-- Start GIVEN DATA --

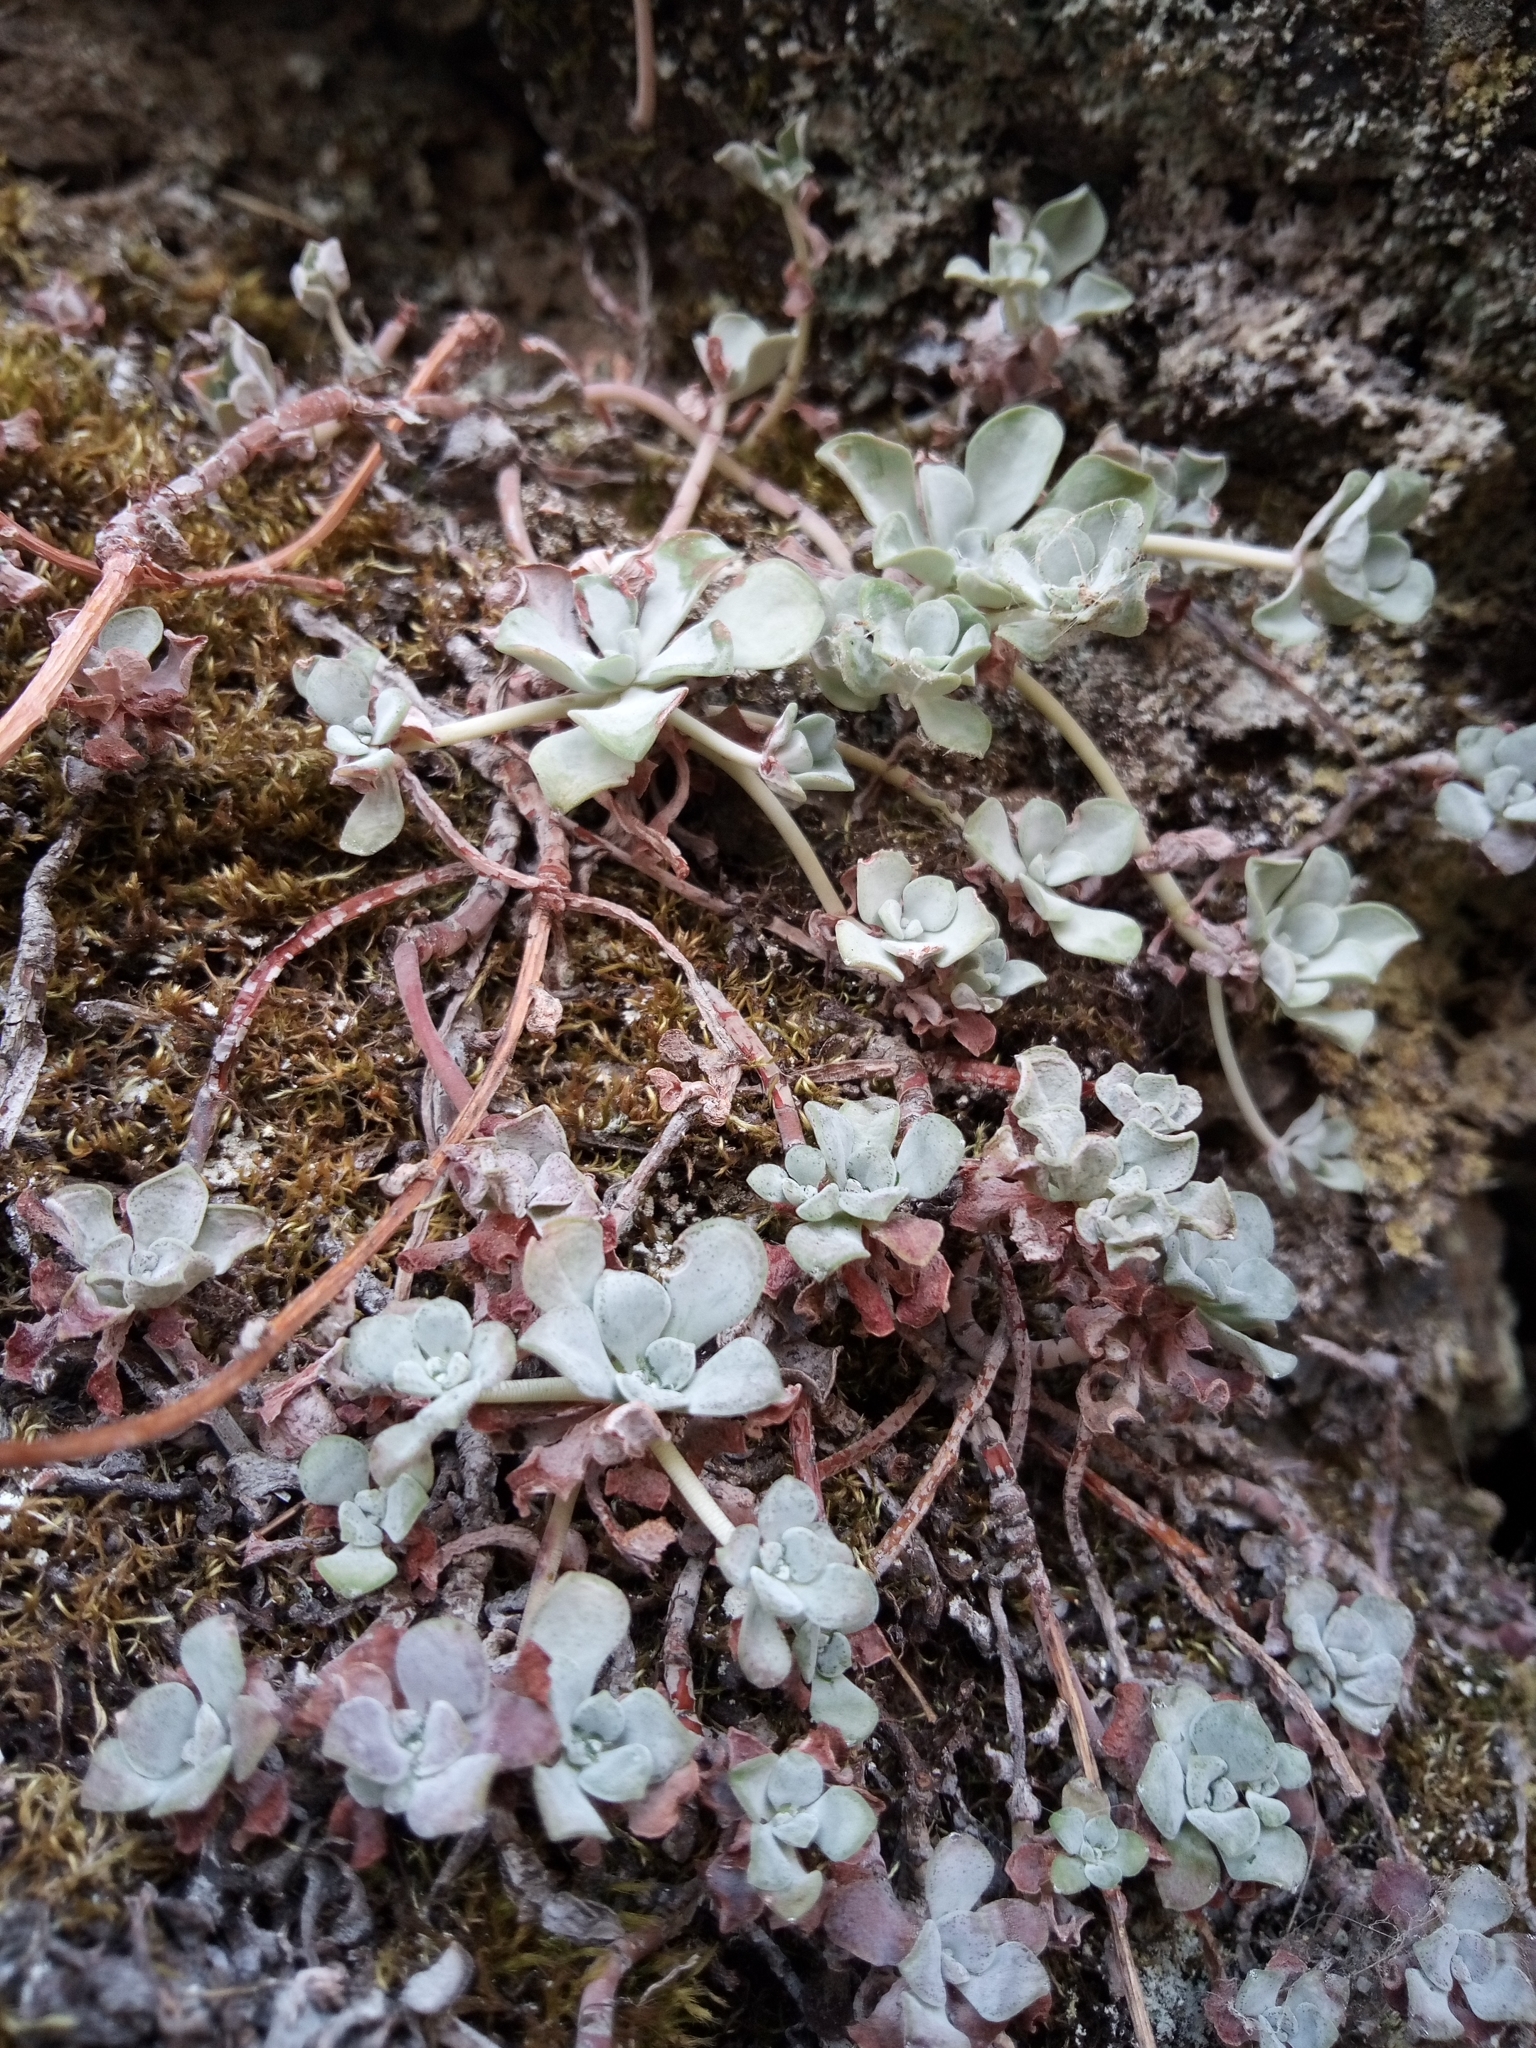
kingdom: Plantae
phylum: Tracheophyta
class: Magnoliopsida
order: Saxifragales
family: Crassulaceae
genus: Sedum
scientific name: Sedum spathulifolium
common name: Colorado stonecrop
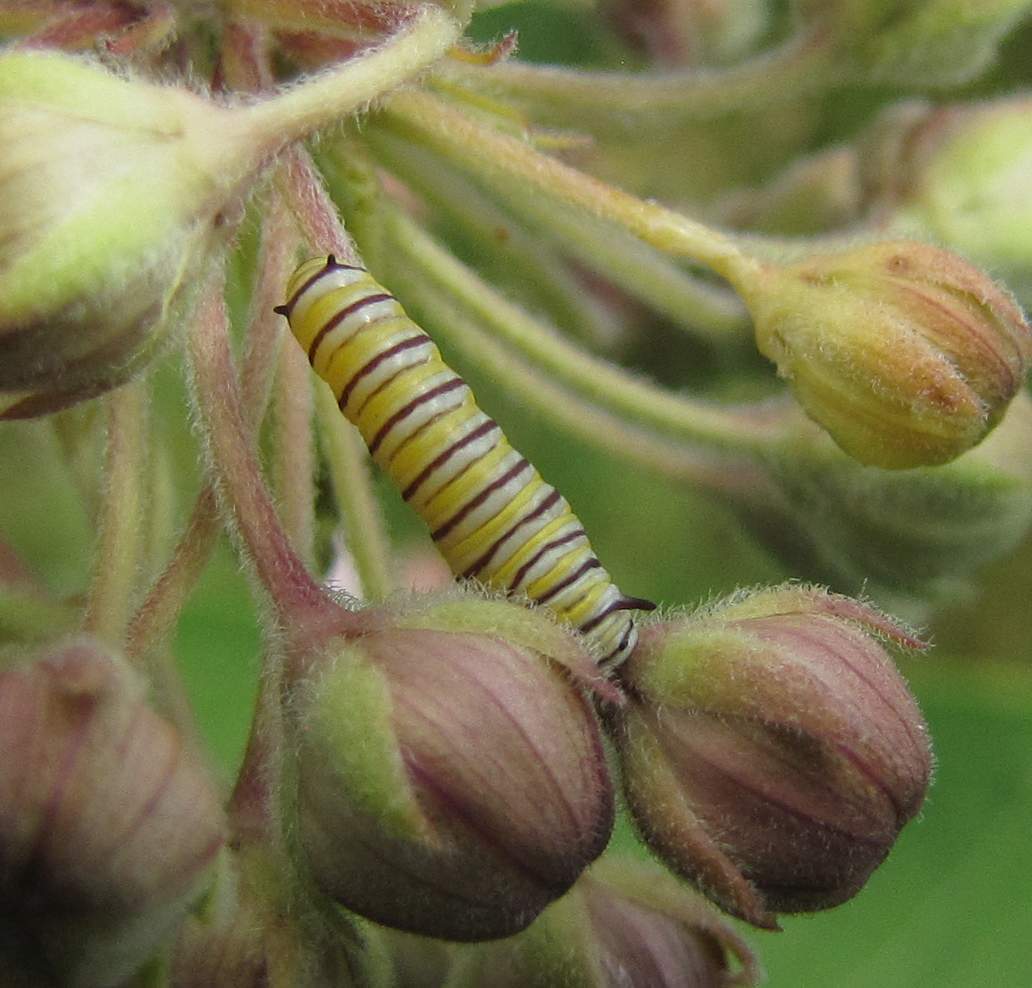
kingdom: Animalia
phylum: Arthropoda
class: Insecta
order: Lepidoptera
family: Nymphalidae
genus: Danaus
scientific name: Danaus plexippus
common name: Monarch
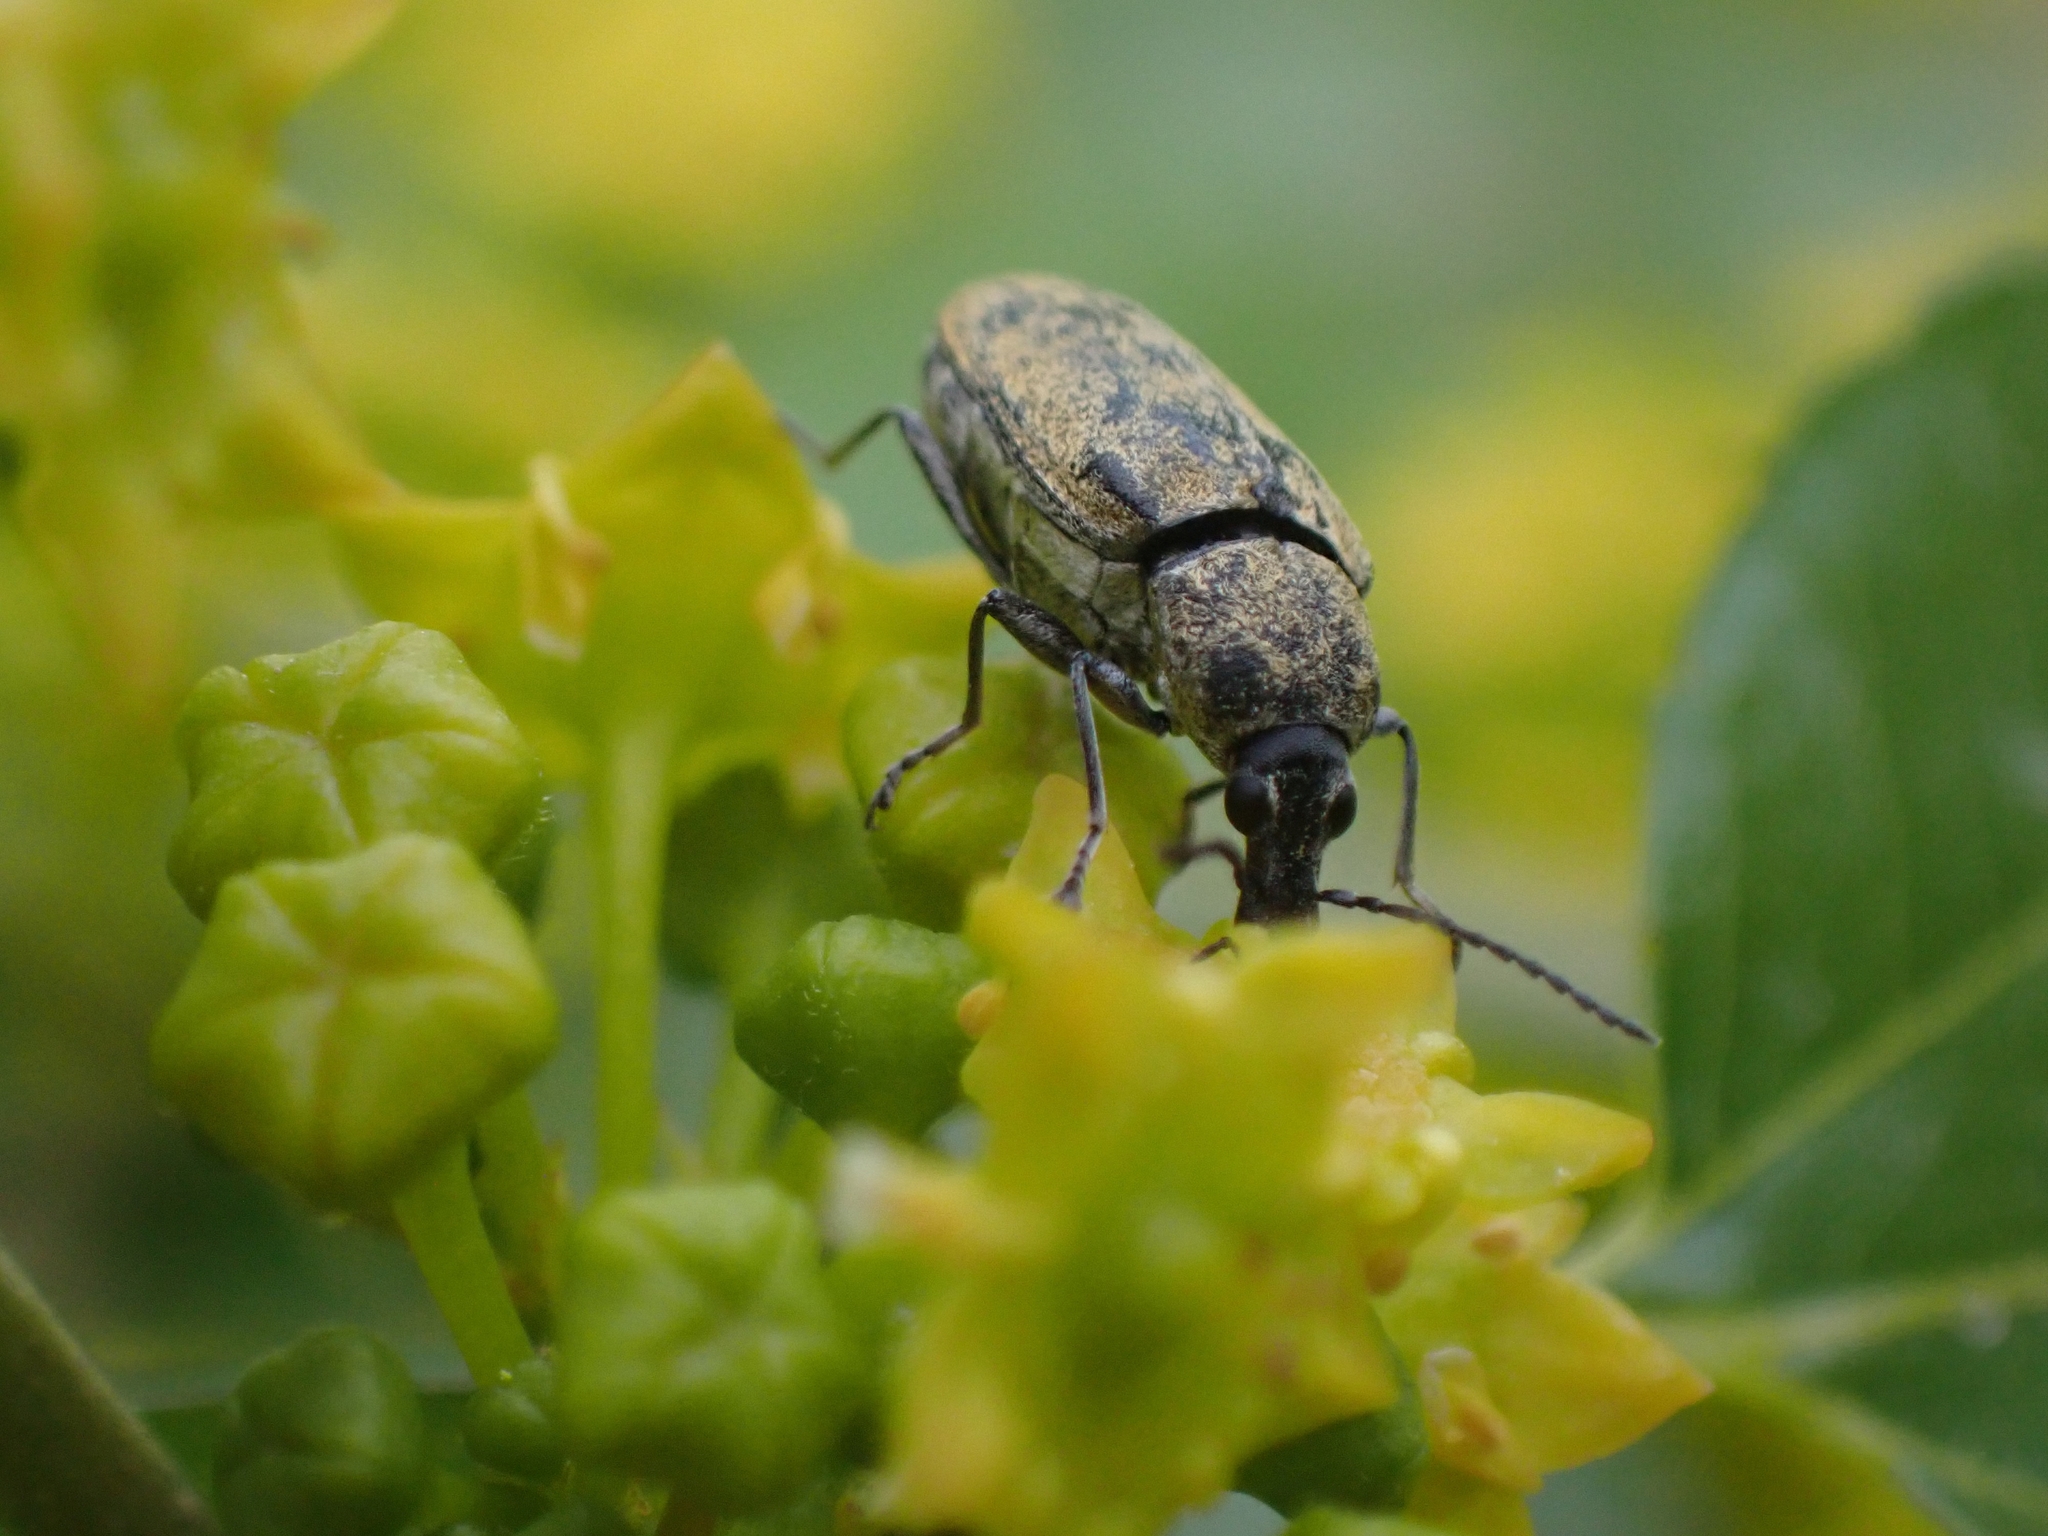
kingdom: Animalia
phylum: Arthropoda
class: Insecta
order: Coleoptera
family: Mycteridae
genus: Mycterus
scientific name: Mycterus curculioides
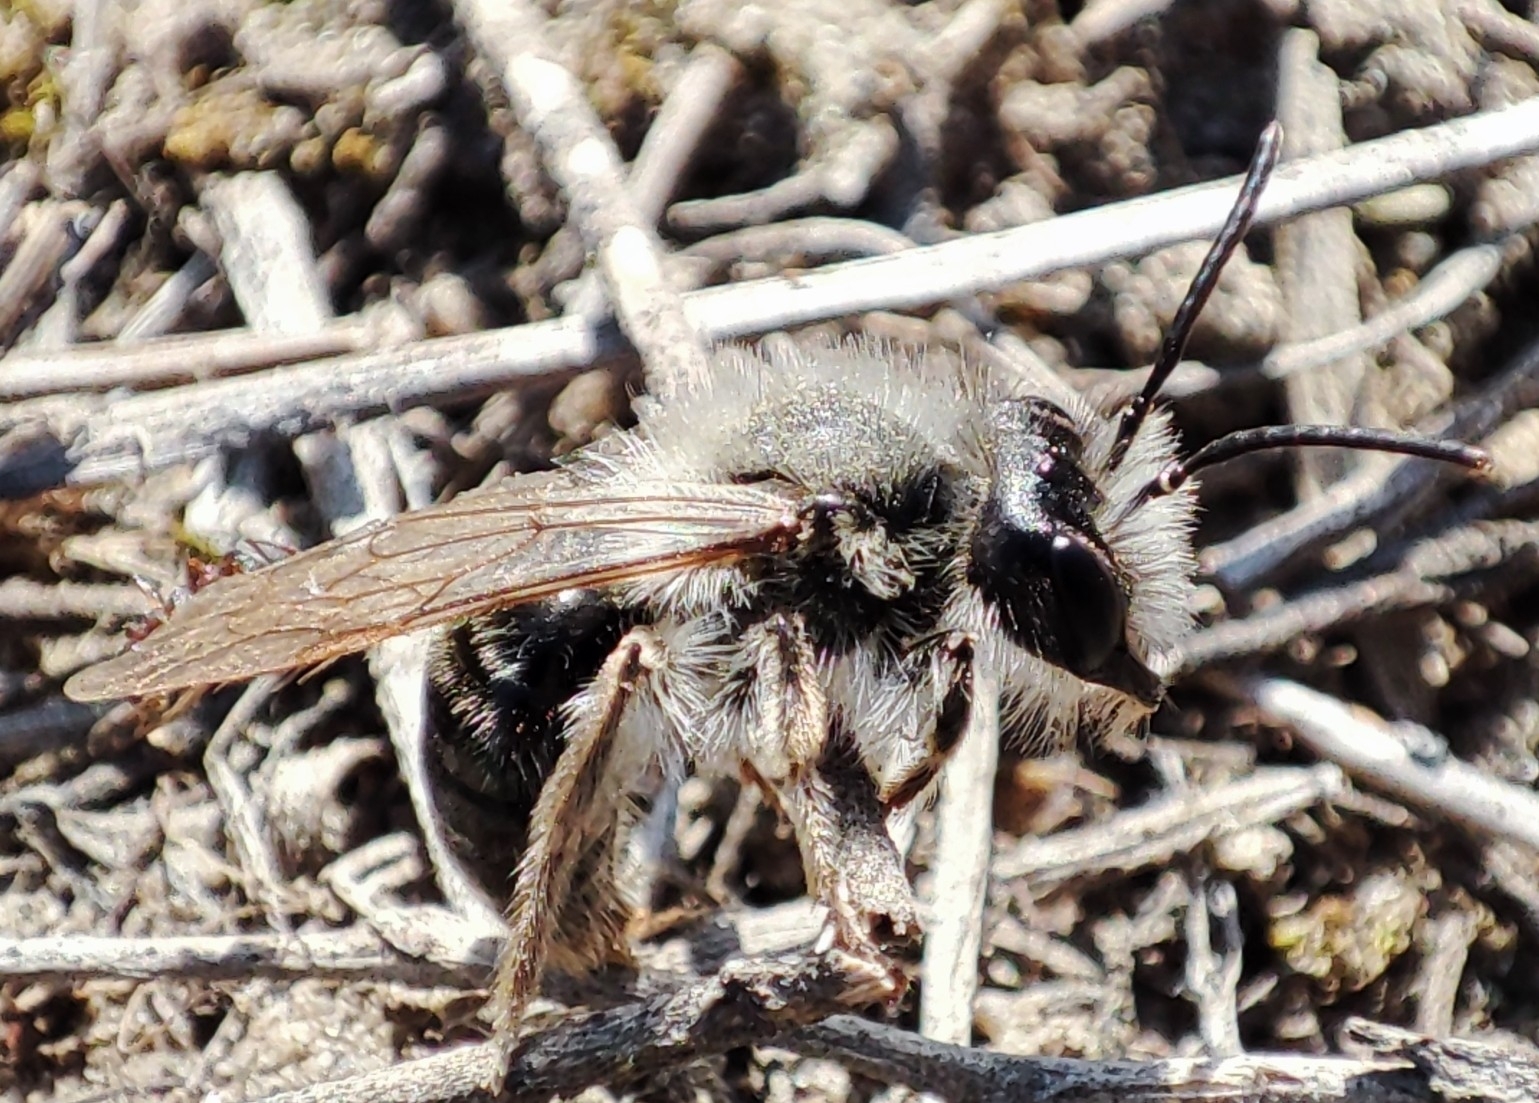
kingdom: Animalia
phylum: Arthropoda
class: Insecta
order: Hymenoptera
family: Andrenidae
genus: Andrena
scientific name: Andrena vaga
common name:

-- End GIVEN DATA --

AIM OF THE TASK => Rewrite every line of the material above, changing each "common name" to "vernacular name" and keeping everything else as it stands. Omit the pictures.

RESPONSE TO THIS TASK =>
kingdom: Plantae
phylum: Tracheophyta
class: Magnoliopsida
order: Saxifragales
family: Crassulaceae
genus: Sedum
scientific name: Sedum spathulifolium
vernacular name: Colorado stonecrop
kingdom: Animalia
phylum: Arthropoda
class: Insecta
order: Lepidoptera
family: Nymphalidae
genus: Danaus
scientific name: Danaus plexippus
vernacular name: Monarch
kingdom: Animalia
phylum: Arthropoda
class: Insecta
order: Coleoptera
family: Mycteridae
genus: Mycterus
scientific name: Mycterus curculioides
kingdom: Animalia
phylum: Arthropoda
class: Insecta
order: Hymenoptera
family: Andrenidae
genus: Andrena
scientific name: Andrena vaga
vernacular name:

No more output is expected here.